Флори облокотился на изгородь. Хотя луна скрылась за темной стеной джунглей, собаки все еще выли. Вспомнилась строчка из Гилберта [13] , ерунда, но очень кстати насчет «болтливой накипи на каше, бурлящей в голове». Ловко этот пустобрех плел слова! Так к чему сводится бередящая душу трагедия? Просто скулеж – нытье малышки, объевшейся конфет? Может, он лишь бездельник, со скуки изобретающий себе горести? Томная миссис Уититерли [14] ? Доморощенный Гамлет? Возможно. Ну и что? Боли не меньше, когда видишь себя дрянью, зная, что где-то внутри есть способность быть человеком. Ладно! Господи, спаси от плаксивости! Флори вернулся на веранду, взял винтовку и, слегка вздрагивая, вновь прицелился в дворнягу. Гулко хлопнул выстрел – пуля зарылась в землю плаца. На плече Флори вспух гигантский синяк. Собака, взвизгнув, дала деру, через полсотни ярдов уселась и снова завела кошмарный ритмичный вой.
6
Косой утренний луч упал на плац, покрыв золотом белый фасад бунгало. Четверка иссиня-черных ворон спикировала на перила веранды, карауля момент хапнуть приготовленные Ко Сла на столике у постели бутерброды. Выбравшись из-под москитной сетки, Флори крикнул, чтобы ему принесли джин, прошел в ванную и устало присел на бортик цинкового чана с холодной, как считалось, водой. Потом, взбодрившись джином, он побрился, хотя обычно бритье его быстро отраставшей щетины откладывалось до вечера.
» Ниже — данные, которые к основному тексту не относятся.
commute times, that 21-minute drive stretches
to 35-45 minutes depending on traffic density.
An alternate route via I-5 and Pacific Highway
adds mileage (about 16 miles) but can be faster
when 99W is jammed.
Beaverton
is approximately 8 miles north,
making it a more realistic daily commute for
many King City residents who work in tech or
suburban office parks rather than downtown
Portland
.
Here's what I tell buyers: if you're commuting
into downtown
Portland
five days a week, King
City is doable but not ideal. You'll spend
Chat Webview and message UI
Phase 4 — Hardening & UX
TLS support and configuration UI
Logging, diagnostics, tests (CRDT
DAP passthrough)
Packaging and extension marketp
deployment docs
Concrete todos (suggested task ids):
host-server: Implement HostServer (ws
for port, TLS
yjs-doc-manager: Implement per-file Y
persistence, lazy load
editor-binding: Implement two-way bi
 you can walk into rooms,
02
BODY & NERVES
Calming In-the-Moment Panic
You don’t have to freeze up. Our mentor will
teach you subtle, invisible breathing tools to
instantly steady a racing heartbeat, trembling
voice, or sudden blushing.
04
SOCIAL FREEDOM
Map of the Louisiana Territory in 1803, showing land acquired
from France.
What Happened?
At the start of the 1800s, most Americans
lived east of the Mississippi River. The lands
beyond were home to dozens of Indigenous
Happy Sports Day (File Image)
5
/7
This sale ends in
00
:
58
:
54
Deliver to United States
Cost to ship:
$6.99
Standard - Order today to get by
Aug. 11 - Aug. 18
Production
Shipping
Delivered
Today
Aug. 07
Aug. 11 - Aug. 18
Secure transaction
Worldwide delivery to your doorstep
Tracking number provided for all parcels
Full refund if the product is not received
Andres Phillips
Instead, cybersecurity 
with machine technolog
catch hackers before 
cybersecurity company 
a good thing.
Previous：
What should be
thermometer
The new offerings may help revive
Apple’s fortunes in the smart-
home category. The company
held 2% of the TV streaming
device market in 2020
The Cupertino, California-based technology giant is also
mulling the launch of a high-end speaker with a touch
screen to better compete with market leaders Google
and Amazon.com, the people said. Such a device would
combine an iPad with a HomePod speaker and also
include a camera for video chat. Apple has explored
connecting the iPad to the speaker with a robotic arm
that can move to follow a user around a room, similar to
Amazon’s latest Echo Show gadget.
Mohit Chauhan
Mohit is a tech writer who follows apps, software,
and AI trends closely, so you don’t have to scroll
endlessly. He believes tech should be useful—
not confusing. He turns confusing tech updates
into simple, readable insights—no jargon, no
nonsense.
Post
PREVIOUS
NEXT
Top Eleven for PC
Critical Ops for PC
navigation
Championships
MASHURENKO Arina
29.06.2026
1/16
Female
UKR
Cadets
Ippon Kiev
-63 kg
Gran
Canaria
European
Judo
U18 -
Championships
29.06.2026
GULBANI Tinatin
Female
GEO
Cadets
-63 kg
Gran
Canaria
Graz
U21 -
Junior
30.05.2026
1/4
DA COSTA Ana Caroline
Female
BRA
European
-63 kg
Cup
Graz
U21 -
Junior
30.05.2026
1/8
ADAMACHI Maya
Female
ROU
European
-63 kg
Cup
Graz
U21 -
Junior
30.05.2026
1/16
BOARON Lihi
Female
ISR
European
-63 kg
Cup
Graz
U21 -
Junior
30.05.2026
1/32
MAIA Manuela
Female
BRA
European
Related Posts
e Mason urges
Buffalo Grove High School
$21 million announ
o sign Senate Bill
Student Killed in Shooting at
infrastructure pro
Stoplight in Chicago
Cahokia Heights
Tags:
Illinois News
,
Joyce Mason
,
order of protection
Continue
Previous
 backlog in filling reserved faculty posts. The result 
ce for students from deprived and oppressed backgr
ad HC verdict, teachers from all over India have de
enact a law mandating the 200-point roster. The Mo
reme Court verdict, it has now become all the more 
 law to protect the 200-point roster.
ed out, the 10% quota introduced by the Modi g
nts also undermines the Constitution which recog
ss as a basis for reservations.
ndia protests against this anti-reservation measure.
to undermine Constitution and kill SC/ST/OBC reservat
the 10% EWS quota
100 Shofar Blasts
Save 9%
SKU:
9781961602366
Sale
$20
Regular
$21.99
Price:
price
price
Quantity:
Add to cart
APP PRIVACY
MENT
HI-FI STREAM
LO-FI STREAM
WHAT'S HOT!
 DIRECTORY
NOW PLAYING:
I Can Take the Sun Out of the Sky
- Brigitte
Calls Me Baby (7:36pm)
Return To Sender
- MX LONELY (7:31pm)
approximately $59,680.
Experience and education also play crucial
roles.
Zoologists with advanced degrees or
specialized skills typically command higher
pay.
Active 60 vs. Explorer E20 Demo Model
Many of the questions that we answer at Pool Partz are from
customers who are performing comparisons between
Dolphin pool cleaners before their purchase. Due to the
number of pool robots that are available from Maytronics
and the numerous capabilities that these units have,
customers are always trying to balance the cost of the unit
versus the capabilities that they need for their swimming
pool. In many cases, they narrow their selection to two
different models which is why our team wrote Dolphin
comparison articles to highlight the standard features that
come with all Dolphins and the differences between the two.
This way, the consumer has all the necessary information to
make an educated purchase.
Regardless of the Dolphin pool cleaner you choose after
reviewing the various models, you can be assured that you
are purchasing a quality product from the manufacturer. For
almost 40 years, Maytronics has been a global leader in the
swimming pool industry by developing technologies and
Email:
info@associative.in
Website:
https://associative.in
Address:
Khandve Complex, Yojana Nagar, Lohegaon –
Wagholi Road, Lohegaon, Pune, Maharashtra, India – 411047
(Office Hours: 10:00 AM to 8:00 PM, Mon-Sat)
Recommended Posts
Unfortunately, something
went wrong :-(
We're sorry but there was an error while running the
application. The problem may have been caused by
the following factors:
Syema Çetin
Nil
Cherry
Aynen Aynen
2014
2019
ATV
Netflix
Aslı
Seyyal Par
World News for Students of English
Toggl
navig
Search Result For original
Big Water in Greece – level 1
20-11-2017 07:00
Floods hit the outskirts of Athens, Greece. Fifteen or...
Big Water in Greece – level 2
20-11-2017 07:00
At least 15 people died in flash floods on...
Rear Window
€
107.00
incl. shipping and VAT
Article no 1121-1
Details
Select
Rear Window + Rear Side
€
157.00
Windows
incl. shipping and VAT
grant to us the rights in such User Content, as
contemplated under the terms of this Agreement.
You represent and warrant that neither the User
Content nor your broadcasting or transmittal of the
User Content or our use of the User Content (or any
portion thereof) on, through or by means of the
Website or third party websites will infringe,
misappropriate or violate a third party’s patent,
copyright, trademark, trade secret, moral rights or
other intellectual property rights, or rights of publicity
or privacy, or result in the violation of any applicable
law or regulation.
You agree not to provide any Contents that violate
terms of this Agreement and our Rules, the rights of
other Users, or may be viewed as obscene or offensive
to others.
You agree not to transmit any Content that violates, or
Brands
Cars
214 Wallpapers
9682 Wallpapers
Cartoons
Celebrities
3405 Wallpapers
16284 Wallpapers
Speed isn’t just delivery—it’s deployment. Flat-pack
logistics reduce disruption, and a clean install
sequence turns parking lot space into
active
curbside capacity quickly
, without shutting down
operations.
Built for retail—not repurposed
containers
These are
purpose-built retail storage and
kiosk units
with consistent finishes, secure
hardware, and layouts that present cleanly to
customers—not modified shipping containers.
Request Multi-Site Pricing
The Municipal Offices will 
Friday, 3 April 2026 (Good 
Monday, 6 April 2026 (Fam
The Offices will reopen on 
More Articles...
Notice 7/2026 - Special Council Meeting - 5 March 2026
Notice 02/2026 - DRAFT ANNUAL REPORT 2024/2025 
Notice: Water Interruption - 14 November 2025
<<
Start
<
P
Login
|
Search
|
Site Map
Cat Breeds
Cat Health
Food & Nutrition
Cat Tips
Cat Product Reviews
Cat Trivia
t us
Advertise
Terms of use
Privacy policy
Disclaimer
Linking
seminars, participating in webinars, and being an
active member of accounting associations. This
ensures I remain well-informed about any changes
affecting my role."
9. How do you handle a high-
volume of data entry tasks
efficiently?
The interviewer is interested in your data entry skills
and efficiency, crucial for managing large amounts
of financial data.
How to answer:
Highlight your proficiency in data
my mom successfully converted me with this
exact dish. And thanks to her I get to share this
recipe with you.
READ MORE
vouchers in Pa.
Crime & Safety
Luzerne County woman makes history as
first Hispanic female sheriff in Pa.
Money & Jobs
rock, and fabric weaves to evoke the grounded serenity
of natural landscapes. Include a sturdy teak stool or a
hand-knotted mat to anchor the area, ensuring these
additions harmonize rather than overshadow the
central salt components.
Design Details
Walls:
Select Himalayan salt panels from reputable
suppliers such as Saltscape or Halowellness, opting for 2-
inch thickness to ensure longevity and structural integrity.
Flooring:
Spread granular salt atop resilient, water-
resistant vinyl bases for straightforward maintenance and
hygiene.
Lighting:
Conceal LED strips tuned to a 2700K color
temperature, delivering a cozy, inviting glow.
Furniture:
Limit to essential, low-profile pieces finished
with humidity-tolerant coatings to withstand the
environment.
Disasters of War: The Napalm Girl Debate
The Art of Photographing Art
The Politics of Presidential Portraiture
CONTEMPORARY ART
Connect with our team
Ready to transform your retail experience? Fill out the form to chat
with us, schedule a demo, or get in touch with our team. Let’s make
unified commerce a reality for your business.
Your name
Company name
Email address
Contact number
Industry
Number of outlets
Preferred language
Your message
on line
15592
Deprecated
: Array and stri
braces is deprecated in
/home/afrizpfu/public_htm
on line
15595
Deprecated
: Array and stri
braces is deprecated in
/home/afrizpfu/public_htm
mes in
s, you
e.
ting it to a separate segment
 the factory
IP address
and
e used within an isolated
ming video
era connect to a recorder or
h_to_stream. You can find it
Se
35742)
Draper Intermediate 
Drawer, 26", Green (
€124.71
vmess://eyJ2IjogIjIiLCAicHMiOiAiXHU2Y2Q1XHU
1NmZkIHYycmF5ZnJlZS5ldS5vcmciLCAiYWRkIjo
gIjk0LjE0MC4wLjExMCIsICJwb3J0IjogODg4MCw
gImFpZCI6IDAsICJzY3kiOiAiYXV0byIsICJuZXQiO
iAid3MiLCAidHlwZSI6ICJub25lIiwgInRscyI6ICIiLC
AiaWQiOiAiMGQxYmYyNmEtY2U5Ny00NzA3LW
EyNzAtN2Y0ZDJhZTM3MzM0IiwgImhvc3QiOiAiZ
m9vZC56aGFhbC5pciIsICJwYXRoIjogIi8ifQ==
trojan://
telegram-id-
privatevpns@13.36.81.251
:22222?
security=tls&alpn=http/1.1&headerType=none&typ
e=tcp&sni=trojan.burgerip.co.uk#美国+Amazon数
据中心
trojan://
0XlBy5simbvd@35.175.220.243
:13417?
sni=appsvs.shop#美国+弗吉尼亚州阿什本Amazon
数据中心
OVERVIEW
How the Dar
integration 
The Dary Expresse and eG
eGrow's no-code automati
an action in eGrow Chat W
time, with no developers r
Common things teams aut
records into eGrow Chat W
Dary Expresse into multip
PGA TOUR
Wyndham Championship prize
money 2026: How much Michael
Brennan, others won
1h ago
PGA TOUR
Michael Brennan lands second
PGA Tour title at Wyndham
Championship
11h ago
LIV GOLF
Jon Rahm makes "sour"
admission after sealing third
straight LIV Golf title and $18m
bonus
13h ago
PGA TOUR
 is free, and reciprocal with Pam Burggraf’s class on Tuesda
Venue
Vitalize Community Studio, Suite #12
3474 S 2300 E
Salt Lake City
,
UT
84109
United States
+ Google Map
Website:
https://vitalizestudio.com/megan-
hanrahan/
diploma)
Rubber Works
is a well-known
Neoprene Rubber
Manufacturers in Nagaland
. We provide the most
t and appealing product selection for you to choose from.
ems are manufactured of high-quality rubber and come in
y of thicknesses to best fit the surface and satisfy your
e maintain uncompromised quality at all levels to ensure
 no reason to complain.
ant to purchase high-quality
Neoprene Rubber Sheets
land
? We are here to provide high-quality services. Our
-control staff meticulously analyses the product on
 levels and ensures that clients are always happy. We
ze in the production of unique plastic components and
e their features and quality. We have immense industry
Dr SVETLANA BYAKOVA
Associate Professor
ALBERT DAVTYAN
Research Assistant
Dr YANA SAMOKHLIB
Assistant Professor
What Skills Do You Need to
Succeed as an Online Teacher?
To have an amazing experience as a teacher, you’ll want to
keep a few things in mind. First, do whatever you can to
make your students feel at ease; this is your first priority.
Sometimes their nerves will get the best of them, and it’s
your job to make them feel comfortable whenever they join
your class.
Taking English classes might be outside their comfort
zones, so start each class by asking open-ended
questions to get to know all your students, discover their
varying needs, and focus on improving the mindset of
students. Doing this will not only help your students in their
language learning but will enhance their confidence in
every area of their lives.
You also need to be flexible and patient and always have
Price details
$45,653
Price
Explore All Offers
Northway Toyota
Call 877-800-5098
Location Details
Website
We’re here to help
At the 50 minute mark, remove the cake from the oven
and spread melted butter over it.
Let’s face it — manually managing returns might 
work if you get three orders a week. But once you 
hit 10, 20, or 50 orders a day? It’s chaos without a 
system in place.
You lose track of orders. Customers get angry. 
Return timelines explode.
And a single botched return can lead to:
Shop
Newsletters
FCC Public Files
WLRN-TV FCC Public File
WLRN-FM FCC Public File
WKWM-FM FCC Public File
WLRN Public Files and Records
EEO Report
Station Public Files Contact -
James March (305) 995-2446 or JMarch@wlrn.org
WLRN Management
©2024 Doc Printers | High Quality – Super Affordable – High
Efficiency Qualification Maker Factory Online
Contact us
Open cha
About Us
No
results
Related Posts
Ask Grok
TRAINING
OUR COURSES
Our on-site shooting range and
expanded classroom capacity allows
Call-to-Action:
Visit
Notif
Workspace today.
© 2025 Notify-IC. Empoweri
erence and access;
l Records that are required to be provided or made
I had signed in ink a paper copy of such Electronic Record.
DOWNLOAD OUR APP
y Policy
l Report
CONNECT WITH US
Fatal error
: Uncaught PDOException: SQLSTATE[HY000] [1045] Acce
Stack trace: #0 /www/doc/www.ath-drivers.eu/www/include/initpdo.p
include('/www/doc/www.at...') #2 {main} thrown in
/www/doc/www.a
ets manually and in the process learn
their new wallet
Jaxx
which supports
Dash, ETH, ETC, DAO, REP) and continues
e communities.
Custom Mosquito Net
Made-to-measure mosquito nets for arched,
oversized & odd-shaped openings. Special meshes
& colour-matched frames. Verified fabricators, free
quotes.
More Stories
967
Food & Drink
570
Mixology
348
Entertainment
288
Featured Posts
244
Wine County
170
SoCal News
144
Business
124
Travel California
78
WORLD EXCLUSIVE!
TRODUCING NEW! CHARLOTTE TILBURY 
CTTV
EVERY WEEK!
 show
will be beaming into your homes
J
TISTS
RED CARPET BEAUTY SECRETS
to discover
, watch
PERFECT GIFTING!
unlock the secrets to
Флори угрюмо принимал ванну, а мистер Макгрегор, в шортах и фуфайке, на специально имевшейся в спальне циновке одолевал позиции с номера 5 по номер 9 из руководства «Атлетический тренаж для лиц, ведущих сидячий образ жизни». Мистер Макгрегор никогда не манкировал комплексом утренних упражнений. Позиция № 8 («лежа на спине, перпендикулярно – не сгибая колен! – поднять ноги») была откровенно беспощадна к человеку за сорок. Позиция № 9 («лежа на спине, перейти к положению сидя и пальцами обеих рук коснуться вытянутых носков») того хуже. Но надо быть в форме! Невзирая на болезненность перехода к положению сидя, мистер Макгрегор решительно потянулся пальцами рук к носкам – шею и набрякшее лицо залила краснота, грозящая апоплексическим ударом, ожиревшую грудь покрыли капли пота. Тянуться, тянуться! Здоровье и бодрость любой ценой! Державший наготове чистое белье Мохаммед Али ждал у полуоткрытой двери, узкое арабское лицо не выражало ни сочувствия, ни удивления. Слуга уже пять лет по утрам наблюдал эти акробатические муки, смутно полагая их формой некого религиозного экстаза.
13
Уильям Гилберт (1836—1911) – английский писатель, автор комедий и фарсов.
14
Особа, утомленная мнимой тонкостью чувств; персонаж из романа Диккенса «Жизнь и приключения Николаса Никльби».